The Facts: President Obama, after 31 months in office, has taken 61 vacation days. At the 31-month point in their presidencies, Bush had taken 180 vacation days and Reagan 112 days.. All in all, President Bush (II) spent more than 1,000 days on vacation during his two terms.

RANDOM CLIPPINGS
Ireland has lost one of its premier sculptors and artists with the death of Eamon O’Doherty. Among his public art works are Galway’s Eyre Square signature sculpture, Dublin’s James Connolly Memorial near Liberty Square, and the Anna Livia fountain (floozie in the Jacuzzi). … Mary McAleese reminds the flock to observe a minute’s silence on September 10 in memory of those who died in the Great Famine. … Gerry Adams, he of the short memory, is inveighing against the IMF, and the European Union. The questions: Did he take and use EU funds for pet projects? And isn’t it a bit late to seek fiscal virginity? … A top tax expert in the North predicts that the Republic will never give up its 12.5 percent tax rate, and urged NI to lower its 26 percent rate. … Eogan O’Dea, a pro poker player from Dalkey, Co. Dublin, is in a good position to grab the World Series of Poker in Las Vegas when the tables reopen for the final on November 5. … The senior Muslim cleric in Ireland says there is nothing in his religion that forces a woman to have her face fully covered. A Cork councillor is trying to ban burkas. Can we talk? … Sad news out of London: The weekly Irish Post has closed its doors. A sign of the times. … I love the story of the Limerick man and his American bride. They were married after only two weeks. The bride from North Carolina is a smooth talker. She says she is loving living in West Limerick because "I love overcast weather and rain." … The rumor mills in SDLP circles are suggesting that Margaret Ritchie, the SDLP leader, is "ready to quit as leader." The hardest worker in that party is the MP for South Belfast, Dr. Alasdair McDonnell, who would like (and deserves) the top job to get the party moving again. … Mike Quinlin of the Boston Irish Tourist group is seeking input from Boston area Irish in an attempt to keep the Aer Lingus flights active through the winter months, which was not the case last winter. … Rick Perry is all hot air and hat but little substance and less cattle. The Texas state debt is staggering, the jobs created in Texas are low paying and minimum wage like Mississippi’s, the education system is one of the worst in America, ranking 46th to 49th in literacy and SAT scores, and Texas employment is largely state and federal jobs. We already had one Texas governor fool us. Not a second time. … Haven’t seen it yet, but the reviews for the Irish-made "The Guard" are putting it on everyone’s top-film list. Made in Connemara. See it, they say.
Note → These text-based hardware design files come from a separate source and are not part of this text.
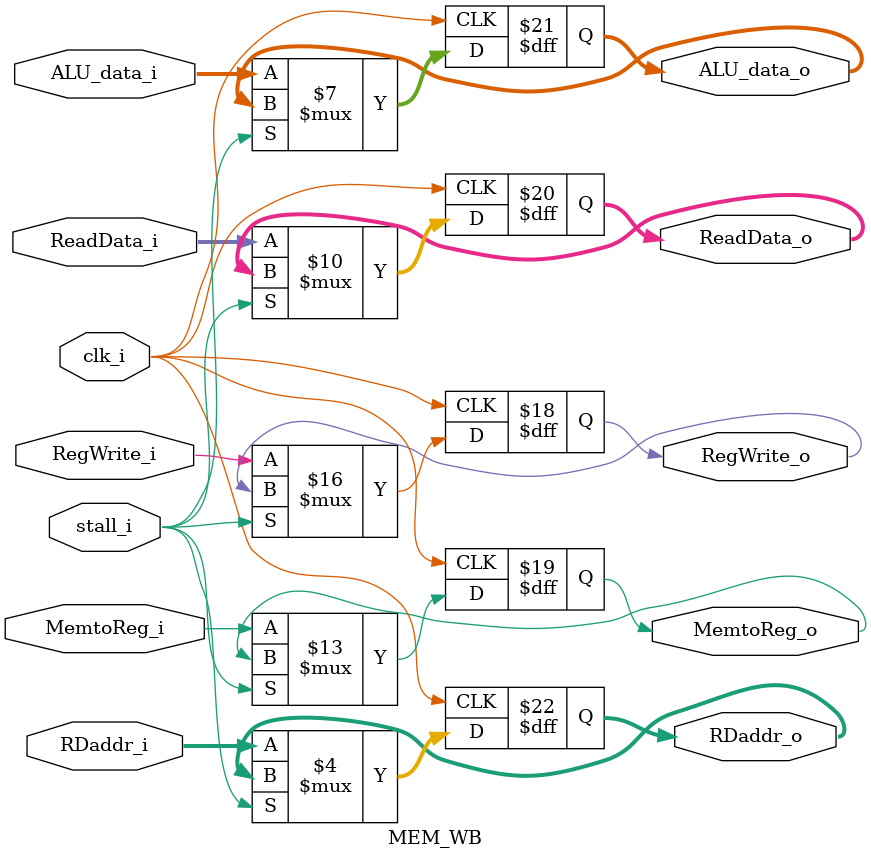
<source format=v>
module MEM_WB(
    clk_i      ,
    RegWrite_i ,
    MemtoReg_i  ,
    RegWrite_o ,
    MemtoReg_o  ,

    ReadData_i ,
    ALU_data_i ,
	RDaddr_i   ,
    ReadData_o ,
    ALU_data_o ,
	RDaddr_o  ,

	stall_i
);

input clk_i;
input stall_i;
input RegWrite_i, MemtoReg_i;
output reg RegWrite_o, MemtoReg_o;

input [31:0] ReadData_i, ALU_data_i;
output reg [31:0] ReadData_o, ALU_data_o;
input       [4:0]     RDaddr_i;
output reg  [4:0]     RDaddr_o;

always @(posedge clk_i) begin
	if(stall_i == 1'b0) begin
		RegWrite_o <= RegWrite_i;
    	MemtoReg_o <= MemtoReg_i;
    	ReadData_o <= ReadData_i;
    	ALU_data_o <= ALU_data_i;
		RDaddr_o <= RDaddr_i;
	end
	else begin
		RegWrite_o <= RegWrite_o;
    	MemtoReg_o <= MemtoReg_o;
    	ReadData_o <= ReadData_o;
    	ALU_data_o <= ALU_data_o;
		RDaddr_o <= RDaddr_o;	
	end
end
endmodule

</source>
Congratulations to the venerable Black Rose on lower State Street. An honest pub marking its 35th anniversary this year. … Pawtucket’s Friendly Sons of St. Patrick will honor pardoned Irishman John Gordon on Oct. 8 at St. Mary’s Cemetery. … It’s disappointing news to hear that Jay Severin is returning to the world of radio with low signal WXKS. He joins other frothing right wingers like Rush, Glen Beck and Sean Hannity with their one-note destructive garbage. … Cancel the tickets for Michael Flatley’s "Lord of the Dance" spectacular planned for the Cliffs of Moher. It has been postponed indefinitely due to the recession or whatever. … Weather forecasters are predicting a severe winter in Ireland. It would be the third harsh winter in a row. … Belfast is the best city value for tourists in the UK. Closest are Liverpool, Cardiff, Glasgow, and Manchester. … Good Luck to the members and leadership of the Irish Social Club for a resurgence. … Hopefully it will have a different ending. The 100th anniversary cruise retracing the voyage of the Titanic will sail from Southampton on April 8, 2012 bound for Cobh. … The Vatican is planning some dramatics for the Irish Church that could mean dioceses reduced in number and a new lineup of Irish bishops replacing the current crop. Hope this doesn’t mean that Dublin’s irreplaceable Archbishop Martin will be jettisoned.